*Collected data*
******

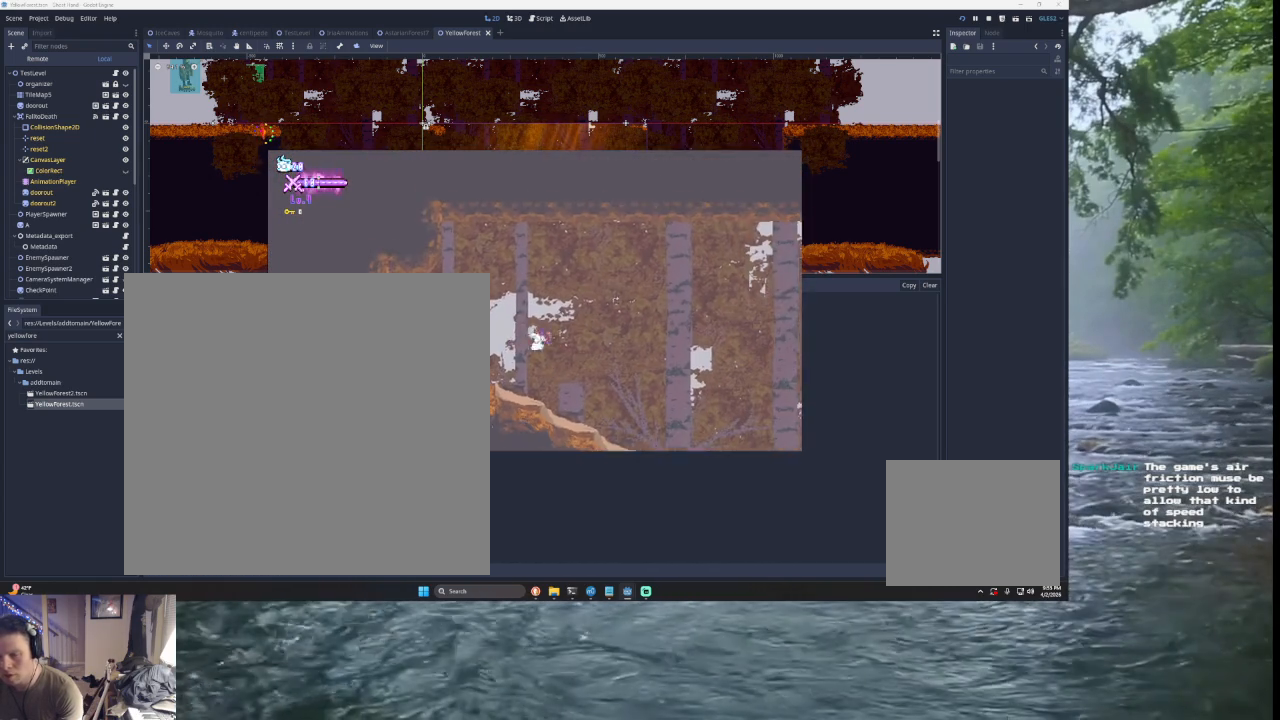
{"buttons": [], "left_stick": "right", "right_stick": "center", "events": [[200, "L3", "down"], [500, "L3", "up"]]}
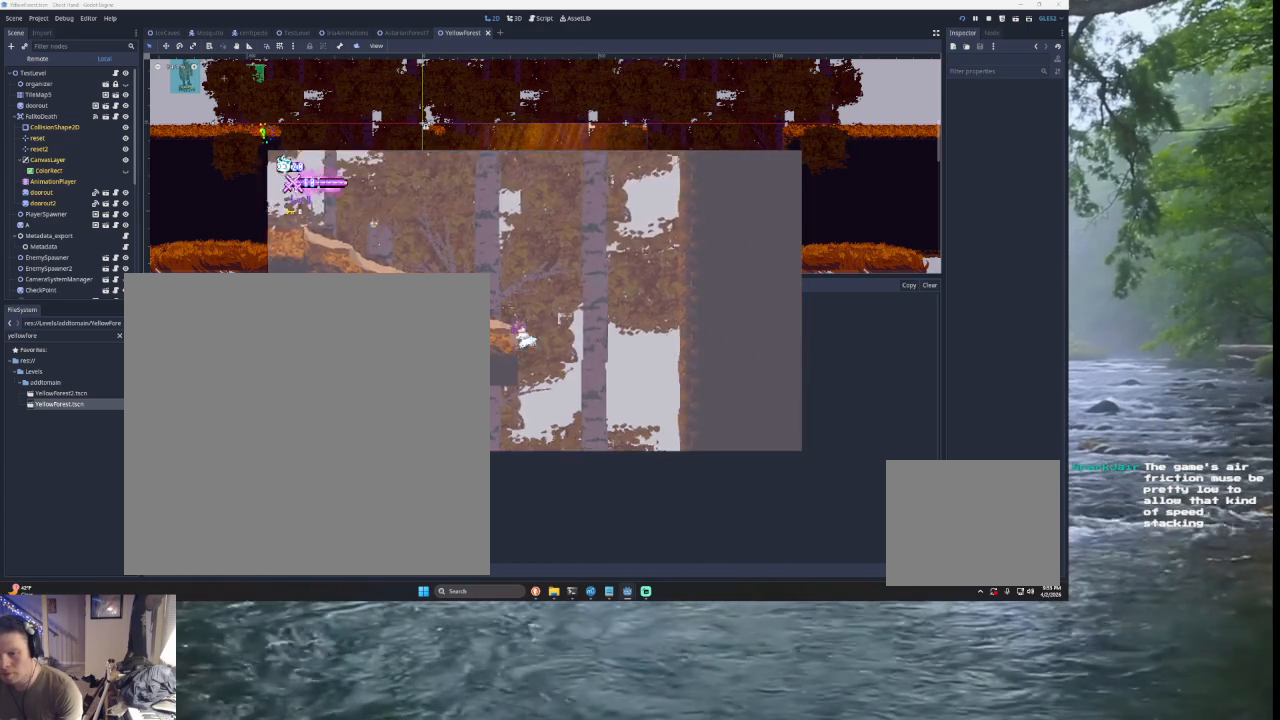
{"buttons": [], "left_stick": "left", "right_stick": "center", "events": [[100, "left_stick", "left"]]}
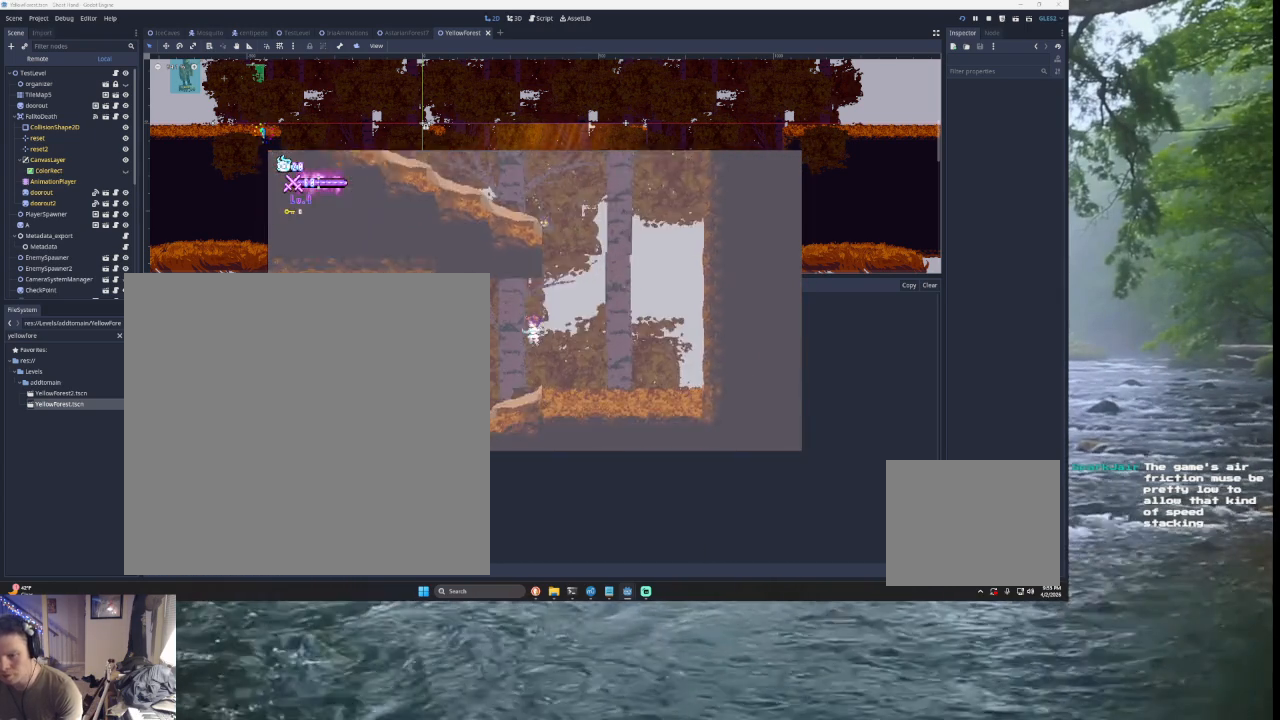
{"buttons": [], "left_stick": "left", "right_stick": "center", "events": []}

******

*Exercise*
Every line of the material should be repeated precisely; pictures are to be excluded.

*Answer to the problem*
{"buttons": [], "left_stick": "right", "right_stick": "center", "events": [[200, "L3", "down"], [500, "L3", "up"]]}
{"buttons": [], "left_stick": "left", "right_stick": "center", "events": [[100, "left_stick", "left"]]}
{"buttons": [], "left_stick": "left", "right_stick": "center", "events": []}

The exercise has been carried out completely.